Support Questions
Find answers, ask questions, and share your expertise

Configure number of executors with hive on spark

Highlighted

Configure number of executors with hive on spark

Rising Star

hey guys

 

I have a 3 node dev cluster running CDH 5.5.1, Parcels

1 NN, 3 DN

Hive on Spark (Standalone)

I am not able to control the number or Executors per Hive job (hive on spark option) 

here are my safety valve settings in hive

 

Hive Client Advanced Configuration Snippet (Safety Valve) for hive-site.xml

(Gateway Default Group)

=========================================================

<property>
<name>hive.metastore.local</name>
<value></value>
</property>
<property>
<name>hive.execution.engine</name>
<value>spark</value>
</property>
<property>
<name>spark.executor.cores</name>
<value>6</value>
</property>
<property>
<name>spark.executor.instances</name>
<value>3</value>
</property>

 

 

BTW, this above configuration works in my AWS 5 node larger cluster running CDH 5.4.7, Parcels 

 

Also on 5.5.1 if I start spark-shell I can see 3 executors in the Web UI of Spark 

 

http://xx.xxx.xx.xxx:4040/executors/

 

Am I missing some other config ?

 

Please advise

 

sanjay

2 REPLIES 2
Highlighted

Re: Configure number of executors with hive on spark

Rising Star

ok guys

I deleted the standalone service and added Spark On Yarn through Cloudera Manager.

I ran a smoke test hive on spark job.
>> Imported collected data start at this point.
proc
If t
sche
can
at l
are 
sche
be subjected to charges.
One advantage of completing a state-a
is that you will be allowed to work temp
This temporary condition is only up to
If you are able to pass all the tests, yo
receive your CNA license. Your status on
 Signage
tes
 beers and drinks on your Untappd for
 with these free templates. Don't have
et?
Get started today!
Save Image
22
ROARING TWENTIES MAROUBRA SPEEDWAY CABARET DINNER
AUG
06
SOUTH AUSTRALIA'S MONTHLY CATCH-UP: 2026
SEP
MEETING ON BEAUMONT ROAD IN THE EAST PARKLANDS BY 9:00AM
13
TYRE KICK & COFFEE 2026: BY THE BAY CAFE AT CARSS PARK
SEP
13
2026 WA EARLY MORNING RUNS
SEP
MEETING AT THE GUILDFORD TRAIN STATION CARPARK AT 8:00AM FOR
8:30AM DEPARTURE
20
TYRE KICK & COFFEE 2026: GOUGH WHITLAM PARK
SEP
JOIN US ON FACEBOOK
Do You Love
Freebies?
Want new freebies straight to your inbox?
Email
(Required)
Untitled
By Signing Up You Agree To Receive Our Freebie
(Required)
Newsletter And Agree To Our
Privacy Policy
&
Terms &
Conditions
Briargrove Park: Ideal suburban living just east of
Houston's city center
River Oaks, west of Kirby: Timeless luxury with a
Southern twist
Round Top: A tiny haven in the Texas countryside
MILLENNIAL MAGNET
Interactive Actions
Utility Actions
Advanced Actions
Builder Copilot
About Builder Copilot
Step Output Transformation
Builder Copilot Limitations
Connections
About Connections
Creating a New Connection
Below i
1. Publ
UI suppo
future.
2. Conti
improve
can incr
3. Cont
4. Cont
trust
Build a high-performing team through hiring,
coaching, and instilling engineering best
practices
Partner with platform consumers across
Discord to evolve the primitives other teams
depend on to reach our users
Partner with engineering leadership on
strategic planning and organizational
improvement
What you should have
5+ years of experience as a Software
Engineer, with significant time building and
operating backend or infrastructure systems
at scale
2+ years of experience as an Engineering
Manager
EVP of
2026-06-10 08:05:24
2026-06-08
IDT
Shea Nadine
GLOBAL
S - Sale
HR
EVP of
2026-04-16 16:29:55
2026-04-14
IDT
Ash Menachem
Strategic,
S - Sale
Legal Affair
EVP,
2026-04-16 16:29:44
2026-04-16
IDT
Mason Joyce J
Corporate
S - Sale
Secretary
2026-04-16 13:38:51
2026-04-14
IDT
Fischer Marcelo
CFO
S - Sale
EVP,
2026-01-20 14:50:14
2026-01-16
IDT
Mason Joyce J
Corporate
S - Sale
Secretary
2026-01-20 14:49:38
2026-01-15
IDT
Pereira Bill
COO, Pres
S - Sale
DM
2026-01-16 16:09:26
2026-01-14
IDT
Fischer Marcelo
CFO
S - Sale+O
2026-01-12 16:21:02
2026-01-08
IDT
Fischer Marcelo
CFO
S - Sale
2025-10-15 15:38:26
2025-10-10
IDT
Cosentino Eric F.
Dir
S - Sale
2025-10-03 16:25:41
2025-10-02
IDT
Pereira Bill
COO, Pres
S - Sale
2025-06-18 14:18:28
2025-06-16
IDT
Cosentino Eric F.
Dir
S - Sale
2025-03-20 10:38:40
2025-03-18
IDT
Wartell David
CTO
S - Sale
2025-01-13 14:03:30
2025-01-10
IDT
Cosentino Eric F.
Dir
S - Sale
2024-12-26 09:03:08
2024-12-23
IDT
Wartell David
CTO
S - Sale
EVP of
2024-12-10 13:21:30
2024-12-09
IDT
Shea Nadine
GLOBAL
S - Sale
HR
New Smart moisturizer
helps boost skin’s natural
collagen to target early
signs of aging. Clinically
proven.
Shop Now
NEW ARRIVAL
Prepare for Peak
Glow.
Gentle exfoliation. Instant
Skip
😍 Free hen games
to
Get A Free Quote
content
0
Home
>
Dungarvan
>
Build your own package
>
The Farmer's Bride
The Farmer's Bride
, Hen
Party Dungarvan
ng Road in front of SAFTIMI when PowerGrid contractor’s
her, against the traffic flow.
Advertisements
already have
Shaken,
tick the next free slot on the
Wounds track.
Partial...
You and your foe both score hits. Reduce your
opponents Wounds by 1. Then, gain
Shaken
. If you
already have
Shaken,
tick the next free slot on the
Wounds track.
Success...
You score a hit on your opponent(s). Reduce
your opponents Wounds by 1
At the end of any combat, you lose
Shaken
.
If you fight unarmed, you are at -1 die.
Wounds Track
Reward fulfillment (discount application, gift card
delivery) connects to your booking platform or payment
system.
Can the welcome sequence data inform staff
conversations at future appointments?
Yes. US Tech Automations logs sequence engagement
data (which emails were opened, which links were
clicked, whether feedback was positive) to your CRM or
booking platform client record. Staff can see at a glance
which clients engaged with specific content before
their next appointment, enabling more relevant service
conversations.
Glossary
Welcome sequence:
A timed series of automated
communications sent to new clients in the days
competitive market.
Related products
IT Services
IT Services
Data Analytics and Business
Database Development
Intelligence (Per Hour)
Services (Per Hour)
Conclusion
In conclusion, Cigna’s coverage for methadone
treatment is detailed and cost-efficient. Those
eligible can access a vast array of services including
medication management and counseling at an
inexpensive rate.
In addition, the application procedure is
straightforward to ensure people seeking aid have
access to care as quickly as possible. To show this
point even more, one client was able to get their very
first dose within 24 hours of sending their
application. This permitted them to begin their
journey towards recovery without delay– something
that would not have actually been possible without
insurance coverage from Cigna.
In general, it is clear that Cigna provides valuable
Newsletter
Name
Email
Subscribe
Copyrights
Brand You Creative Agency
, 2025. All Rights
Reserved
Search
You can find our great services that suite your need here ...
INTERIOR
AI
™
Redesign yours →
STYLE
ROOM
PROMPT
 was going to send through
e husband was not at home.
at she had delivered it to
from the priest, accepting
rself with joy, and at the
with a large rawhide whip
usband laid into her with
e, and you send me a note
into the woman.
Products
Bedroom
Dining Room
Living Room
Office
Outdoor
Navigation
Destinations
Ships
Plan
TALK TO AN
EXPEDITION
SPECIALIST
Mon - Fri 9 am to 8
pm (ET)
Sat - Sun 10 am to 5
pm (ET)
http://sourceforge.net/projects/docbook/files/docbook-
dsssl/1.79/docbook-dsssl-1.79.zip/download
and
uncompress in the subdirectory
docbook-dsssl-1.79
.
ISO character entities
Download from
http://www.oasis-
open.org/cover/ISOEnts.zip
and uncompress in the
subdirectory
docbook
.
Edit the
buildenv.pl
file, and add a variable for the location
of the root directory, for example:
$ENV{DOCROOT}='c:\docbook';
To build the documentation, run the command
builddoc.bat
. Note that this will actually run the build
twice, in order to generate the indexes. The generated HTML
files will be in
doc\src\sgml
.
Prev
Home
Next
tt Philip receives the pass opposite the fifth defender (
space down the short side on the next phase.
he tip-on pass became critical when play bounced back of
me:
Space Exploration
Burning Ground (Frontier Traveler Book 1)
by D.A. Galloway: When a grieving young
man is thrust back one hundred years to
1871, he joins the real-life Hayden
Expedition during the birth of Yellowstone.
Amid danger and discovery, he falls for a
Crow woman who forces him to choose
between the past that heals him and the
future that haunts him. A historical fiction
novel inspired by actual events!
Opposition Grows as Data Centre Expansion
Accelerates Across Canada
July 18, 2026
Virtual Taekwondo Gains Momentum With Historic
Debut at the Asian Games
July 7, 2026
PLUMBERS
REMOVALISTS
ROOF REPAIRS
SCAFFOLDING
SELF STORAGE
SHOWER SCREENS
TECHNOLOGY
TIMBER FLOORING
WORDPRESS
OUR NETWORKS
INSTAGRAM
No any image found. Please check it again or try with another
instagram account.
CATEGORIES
It ran successfully. I know its slow because I have not done any optimizations.

I will configure some params to speed this up based on Cloudera recommendations  here and report back.

http://www.cloudera.com/documentation/enterprise/latest/topics/admin_hos_config.html

 

thanks

sanjay

Re: Configure number of executors with hive on spark

Rising Star

Yarn needed tuning for Spark to take advantage of Yarn

 

YARN MEMORY CALCULATIONS - 3 node cluster
=======================================

Each of my node is 32GB RAM , 8 cores, 2 X 2TB 7200RPM disks

(Souped up HP8300 Elite desktops)


# of Containers = minimum of (2*CORES, 1.8*DISKS, (Total available RAM) / MIN_CONTAINER_SIZE)
= MIN(2 * 8 , 1.8 * 2 , (32 - 8)/ 2 ) = MIN(16, 3.6, 12) = 4

MIN_CONTAINER_SIZE = 2GB

RAM-per-Container = maximum of (MIN_CONTAINER_SIZE, (Total Available RAM) / Containers))
= MIN( 2, 24/4) = 2

yarn.nodemanager.resource.memory-mb = Containers * RAM-per-Container
= 4 * 2 = 8

yarn.scheduler.minimum-allocation-mb = RAM-per-Container
= 2 GB

yarn.scheduler.maximum-allocation-mb = containers * RAM-per-Container
= 8 GB

mapreduce.map.memory.mb = RAM-per-Container
= 2 GB

mapreduce.reduce.memory.mb = 2 * RAM-per-Container
= 2 X 2 = 4 GB

mapreduce.map.java.opts = 0.8 * RAM-per-Container
= 0.8 * 2 GB = 1.6GB

mapreduce.reduce.java.opts = 0.8 * 2 * RAM-per-Container
= 0.8 * 2 * 2 GB = 3.2GB

yarn.app.mapreduce.am.resource.mb = 2 * RAM-per-Container
= 2 X 2 = 4GB

yarn.app.mapreduce.am.command-opts = 0.8 * 2 * RAM-per-Container
= 0.8 X 2 X 2 = 3.2GB

 

 

Hive query = 187.175 seconds

set hive.execution.engine=mr;

SET mapreduce.job.reduces=8;

SET mapreduce.tasktracker.map.tasks.maximum=12;

SET mapreduce.tasktracker.reduce.tasks.maximum=8;

SET mapreduce.map.output.compress.codec=org.apache.hadoop.io.compress.SnappyCodec;

SET mapreduce.map.output.compress=true;

select count(*) from cdr.cdr_mjp_uni_srch_usr_hist_view

 

 

Spark Query  = 128.089 seconds

set hive.execution.engine=spark;

select count(*) from cdr.cdr_mjp_uni_srch_usr_hist_view